▸ Task to carry out
The answer must be every line of the data that holds the word "Glandular".

[Stored data entries]
Start of Block
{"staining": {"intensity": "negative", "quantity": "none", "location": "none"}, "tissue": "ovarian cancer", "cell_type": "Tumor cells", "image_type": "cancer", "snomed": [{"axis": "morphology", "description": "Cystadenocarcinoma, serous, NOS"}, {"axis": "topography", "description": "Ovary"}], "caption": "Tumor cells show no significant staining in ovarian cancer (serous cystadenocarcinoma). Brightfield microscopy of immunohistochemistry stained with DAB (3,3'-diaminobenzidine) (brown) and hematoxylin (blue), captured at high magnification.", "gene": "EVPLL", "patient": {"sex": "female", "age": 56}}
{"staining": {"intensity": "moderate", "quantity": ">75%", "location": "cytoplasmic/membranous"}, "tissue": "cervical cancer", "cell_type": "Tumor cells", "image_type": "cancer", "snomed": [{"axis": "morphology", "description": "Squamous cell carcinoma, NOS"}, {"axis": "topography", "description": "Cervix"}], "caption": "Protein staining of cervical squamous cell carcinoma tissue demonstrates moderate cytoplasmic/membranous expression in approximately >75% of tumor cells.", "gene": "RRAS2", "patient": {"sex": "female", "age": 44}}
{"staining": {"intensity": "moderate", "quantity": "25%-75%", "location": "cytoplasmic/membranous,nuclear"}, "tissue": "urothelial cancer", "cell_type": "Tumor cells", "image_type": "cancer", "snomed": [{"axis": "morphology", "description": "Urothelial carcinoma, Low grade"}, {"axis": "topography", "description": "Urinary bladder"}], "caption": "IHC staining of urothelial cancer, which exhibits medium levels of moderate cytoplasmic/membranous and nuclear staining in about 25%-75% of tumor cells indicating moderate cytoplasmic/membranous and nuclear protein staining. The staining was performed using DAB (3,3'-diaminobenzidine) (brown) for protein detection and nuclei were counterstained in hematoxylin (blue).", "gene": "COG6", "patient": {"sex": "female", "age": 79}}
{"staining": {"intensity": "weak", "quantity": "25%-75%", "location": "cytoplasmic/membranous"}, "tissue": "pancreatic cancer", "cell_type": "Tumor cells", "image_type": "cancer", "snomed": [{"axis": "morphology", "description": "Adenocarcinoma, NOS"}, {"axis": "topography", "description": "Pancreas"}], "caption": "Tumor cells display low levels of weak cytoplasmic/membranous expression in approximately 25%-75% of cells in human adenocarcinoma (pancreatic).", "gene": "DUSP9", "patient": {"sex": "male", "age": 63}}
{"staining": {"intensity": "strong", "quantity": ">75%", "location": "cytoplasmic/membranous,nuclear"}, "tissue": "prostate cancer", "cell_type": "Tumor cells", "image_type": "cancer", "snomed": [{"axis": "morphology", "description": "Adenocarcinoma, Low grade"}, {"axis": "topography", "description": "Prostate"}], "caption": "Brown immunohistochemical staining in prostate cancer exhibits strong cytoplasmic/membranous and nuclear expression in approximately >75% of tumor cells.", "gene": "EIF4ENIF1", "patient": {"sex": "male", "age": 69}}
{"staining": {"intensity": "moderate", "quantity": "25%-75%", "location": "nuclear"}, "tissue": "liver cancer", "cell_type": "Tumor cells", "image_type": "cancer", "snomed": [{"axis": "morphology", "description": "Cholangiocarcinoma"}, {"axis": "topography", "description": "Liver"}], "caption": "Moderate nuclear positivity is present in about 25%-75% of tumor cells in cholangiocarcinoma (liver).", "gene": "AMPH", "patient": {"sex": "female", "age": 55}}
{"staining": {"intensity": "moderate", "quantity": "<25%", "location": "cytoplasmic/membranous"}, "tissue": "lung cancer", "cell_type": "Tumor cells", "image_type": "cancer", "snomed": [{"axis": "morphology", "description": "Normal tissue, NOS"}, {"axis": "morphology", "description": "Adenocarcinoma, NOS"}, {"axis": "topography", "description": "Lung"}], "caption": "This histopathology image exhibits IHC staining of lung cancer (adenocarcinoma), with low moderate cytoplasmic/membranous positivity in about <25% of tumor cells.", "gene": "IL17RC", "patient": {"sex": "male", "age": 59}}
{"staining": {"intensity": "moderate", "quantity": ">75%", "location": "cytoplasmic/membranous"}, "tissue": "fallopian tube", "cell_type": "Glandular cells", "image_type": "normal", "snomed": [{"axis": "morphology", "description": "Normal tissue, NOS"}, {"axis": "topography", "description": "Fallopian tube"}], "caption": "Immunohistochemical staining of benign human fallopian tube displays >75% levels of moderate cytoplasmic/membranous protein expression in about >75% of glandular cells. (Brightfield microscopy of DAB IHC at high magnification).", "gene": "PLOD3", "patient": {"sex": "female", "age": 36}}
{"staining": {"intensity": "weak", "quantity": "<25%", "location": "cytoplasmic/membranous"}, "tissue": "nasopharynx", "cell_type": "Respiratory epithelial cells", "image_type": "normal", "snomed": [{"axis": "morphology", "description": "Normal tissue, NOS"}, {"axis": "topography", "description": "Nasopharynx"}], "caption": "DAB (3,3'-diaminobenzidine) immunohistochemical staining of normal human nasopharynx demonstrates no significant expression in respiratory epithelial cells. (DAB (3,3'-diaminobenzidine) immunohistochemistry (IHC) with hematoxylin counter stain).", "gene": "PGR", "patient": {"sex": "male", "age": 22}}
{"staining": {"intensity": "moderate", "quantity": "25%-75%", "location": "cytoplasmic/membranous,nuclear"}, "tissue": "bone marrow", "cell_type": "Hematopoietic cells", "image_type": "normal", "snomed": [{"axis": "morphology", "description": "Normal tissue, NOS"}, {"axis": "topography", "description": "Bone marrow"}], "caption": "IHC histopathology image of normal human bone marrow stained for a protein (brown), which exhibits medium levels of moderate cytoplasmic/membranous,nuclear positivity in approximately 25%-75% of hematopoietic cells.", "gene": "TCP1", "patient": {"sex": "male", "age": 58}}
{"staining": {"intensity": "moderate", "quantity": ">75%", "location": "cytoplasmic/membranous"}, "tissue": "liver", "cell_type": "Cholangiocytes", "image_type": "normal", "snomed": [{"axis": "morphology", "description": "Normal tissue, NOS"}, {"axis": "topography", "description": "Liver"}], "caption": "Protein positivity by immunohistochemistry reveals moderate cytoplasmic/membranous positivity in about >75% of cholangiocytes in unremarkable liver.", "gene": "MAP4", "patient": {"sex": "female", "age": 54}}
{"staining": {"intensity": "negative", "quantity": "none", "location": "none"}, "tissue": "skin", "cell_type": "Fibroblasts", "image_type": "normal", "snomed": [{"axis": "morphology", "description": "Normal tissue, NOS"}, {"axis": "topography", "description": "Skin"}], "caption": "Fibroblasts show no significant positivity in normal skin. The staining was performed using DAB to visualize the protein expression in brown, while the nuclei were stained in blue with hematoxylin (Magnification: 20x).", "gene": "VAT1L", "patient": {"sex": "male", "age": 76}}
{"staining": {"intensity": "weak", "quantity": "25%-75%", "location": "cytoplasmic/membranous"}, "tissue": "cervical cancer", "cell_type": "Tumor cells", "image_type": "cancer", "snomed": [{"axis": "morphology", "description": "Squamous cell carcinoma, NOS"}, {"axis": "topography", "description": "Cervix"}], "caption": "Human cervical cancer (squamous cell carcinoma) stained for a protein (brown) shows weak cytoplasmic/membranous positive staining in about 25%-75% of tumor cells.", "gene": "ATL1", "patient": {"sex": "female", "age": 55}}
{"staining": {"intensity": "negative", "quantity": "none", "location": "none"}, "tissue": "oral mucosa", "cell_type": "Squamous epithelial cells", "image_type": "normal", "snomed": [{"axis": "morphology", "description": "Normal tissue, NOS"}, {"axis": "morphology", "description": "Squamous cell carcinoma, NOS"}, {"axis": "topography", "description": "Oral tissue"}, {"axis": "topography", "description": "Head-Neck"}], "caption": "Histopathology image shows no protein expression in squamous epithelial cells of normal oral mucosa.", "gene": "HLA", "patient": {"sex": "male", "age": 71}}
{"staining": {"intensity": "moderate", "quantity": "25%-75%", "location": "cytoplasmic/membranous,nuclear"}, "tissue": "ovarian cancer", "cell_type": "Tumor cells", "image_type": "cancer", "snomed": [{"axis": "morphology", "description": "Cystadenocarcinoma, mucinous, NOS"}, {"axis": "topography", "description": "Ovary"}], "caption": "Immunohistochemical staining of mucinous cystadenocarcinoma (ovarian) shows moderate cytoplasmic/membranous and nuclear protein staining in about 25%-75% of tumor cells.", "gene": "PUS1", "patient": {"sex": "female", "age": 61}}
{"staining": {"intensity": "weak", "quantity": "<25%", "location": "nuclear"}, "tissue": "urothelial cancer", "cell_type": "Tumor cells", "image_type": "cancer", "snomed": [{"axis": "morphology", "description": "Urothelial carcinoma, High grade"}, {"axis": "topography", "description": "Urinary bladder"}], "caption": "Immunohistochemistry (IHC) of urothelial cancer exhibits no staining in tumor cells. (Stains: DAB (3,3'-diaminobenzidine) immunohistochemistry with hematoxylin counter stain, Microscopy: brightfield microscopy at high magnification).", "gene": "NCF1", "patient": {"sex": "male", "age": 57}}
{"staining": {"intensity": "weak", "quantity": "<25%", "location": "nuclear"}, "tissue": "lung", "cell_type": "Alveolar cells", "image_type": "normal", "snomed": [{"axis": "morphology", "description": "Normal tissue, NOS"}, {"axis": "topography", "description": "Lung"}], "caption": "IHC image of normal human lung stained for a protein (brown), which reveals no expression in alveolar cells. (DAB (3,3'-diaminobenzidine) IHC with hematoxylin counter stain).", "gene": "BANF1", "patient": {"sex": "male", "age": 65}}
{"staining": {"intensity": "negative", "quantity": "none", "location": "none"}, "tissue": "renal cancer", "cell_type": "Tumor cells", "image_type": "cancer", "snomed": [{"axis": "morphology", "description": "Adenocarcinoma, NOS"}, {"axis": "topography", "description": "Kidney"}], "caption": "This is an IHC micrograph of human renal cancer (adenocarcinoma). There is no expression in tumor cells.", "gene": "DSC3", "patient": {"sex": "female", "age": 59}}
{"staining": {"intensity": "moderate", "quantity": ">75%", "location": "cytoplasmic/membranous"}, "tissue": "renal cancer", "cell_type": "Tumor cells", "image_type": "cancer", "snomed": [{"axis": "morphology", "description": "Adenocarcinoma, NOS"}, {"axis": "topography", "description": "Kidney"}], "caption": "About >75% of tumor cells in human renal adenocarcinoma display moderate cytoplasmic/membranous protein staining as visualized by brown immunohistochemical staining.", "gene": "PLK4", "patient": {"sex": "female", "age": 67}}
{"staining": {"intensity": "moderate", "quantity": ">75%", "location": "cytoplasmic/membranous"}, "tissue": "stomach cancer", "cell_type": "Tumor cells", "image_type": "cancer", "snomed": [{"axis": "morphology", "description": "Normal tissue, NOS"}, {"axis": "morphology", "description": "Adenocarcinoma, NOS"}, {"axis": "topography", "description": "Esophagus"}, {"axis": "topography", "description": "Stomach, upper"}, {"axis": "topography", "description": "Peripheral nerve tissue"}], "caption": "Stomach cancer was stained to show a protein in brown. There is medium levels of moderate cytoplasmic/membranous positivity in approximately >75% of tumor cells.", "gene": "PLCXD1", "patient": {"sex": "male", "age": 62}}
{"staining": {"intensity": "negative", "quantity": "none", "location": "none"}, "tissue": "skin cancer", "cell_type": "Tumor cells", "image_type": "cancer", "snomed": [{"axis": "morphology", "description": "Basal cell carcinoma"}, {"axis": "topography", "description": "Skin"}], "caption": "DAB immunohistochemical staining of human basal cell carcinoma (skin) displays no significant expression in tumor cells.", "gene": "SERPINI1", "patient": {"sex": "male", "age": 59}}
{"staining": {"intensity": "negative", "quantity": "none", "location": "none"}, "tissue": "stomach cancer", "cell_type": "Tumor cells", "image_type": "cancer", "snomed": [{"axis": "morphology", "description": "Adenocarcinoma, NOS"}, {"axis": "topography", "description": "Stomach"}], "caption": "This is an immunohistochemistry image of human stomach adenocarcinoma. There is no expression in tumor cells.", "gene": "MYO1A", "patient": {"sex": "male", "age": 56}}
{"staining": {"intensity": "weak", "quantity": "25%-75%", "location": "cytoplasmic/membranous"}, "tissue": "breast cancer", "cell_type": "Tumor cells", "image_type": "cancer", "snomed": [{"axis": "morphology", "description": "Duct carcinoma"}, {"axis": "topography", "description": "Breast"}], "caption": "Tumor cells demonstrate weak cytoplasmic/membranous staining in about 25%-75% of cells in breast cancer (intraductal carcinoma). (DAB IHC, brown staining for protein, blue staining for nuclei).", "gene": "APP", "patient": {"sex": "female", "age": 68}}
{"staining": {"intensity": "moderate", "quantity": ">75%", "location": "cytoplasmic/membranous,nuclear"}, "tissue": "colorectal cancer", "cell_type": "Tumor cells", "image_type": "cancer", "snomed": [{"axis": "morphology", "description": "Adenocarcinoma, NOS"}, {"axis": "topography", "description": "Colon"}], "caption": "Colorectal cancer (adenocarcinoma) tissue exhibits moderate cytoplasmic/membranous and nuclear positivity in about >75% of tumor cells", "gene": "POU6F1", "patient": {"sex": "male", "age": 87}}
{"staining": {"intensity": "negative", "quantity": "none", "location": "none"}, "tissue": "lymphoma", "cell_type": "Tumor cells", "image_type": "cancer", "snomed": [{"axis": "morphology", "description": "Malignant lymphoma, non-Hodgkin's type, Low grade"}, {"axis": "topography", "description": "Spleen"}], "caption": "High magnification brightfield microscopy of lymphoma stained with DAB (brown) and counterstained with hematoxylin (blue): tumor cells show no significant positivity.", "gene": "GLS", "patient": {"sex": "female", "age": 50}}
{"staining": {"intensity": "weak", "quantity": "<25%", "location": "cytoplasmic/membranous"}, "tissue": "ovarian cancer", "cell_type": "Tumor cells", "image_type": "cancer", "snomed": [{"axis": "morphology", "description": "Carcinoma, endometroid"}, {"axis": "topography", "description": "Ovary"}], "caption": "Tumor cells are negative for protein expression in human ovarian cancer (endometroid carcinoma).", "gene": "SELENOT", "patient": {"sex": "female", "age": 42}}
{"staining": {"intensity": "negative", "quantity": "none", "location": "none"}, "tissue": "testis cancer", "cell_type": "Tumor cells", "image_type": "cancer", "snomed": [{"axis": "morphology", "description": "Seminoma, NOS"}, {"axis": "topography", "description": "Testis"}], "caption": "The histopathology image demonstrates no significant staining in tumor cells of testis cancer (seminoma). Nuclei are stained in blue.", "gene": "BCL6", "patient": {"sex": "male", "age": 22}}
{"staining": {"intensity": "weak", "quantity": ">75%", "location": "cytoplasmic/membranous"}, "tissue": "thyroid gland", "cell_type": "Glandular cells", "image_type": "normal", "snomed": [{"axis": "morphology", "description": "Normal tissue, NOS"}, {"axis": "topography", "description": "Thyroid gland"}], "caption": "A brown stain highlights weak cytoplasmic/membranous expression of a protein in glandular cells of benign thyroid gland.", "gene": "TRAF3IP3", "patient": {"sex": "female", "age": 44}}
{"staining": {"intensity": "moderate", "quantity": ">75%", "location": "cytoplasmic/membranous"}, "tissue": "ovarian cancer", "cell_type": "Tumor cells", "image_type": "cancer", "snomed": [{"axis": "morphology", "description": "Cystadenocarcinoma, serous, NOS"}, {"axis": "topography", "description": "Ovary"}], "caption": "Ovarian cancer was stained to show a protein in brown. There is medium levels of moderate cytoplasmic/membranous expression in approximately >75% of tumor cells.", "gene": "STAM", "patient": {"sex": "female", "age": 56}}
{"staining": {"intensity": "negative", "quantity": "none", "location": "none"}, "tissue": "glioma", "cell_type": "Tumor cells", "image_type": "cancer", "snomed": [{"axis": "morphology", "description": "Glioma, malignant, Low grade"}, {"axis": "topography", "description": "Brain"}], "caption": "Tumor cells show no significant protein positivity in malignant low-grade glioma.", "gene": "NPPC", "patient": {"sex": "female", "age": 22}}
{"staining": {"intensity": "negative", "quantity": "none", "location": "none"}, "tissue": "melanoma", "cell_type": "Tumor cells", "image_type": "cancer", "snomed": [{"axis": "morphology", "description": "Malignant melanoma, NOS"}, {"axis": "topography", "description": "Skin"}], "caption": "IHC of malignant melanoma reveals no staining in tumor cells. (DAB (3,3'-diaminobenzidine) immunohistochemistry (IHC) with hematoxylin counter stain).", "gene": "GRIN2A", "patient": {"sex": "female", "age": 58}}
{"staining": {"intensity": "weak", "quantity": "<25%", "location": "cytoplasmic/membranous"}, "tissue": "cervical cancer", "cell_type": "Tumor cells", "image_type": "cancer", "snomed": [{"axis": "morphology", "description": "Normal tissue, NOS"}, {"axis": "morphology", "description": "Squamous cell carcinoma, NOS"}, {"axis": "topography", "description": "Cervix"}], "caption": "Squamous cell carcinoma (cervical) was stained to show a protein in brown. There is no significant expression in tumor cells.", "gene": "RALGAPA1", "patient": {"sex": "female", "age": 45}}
End of Block
▸ Answer space
{"staining": {"intensity": "moderate", "quantity": ">75%", "location": "cytoplasmic/membranous"}, "tissue": "fallopian tube", "cell_type": "Glandular cells", "image_type": "normal", "snomed": [{"axis": "morphology", "description": "Normal tissue, NOS"}, {"axis": "topography", "description": "Fallopian tube"}], "caption": "Immunohistochemical staining of benign human fallopian tube displays >75% levels of moderate cytoplasmic/membranous protein expression in about >75% of glandular cells. (Brightfield microscopy of DAB IHC at high magnification).", "gene": "PLOD3", "patient": {"sex": "female", "age": 36}}
{"staining": {"intensity": "weak", "quantity": ">75%", "location": "cytoplasmic/membranous"}, "tissue": "thyroid gland", "cell_type": "Glandular cells", "image_type": "normal", "snomed": [{"axis": "morphology", "description": "Normal tissue, NOS"}, {"axis": "topography", "description": "Thyroid gland"}], "caption": "A brown stain highlights weak cytoplasmic/membranous expression of a protein in glandular cells of benign thyroid gland.", "gene": "TRAF3IP3", "patient": {"sex": "female", "age": 44}}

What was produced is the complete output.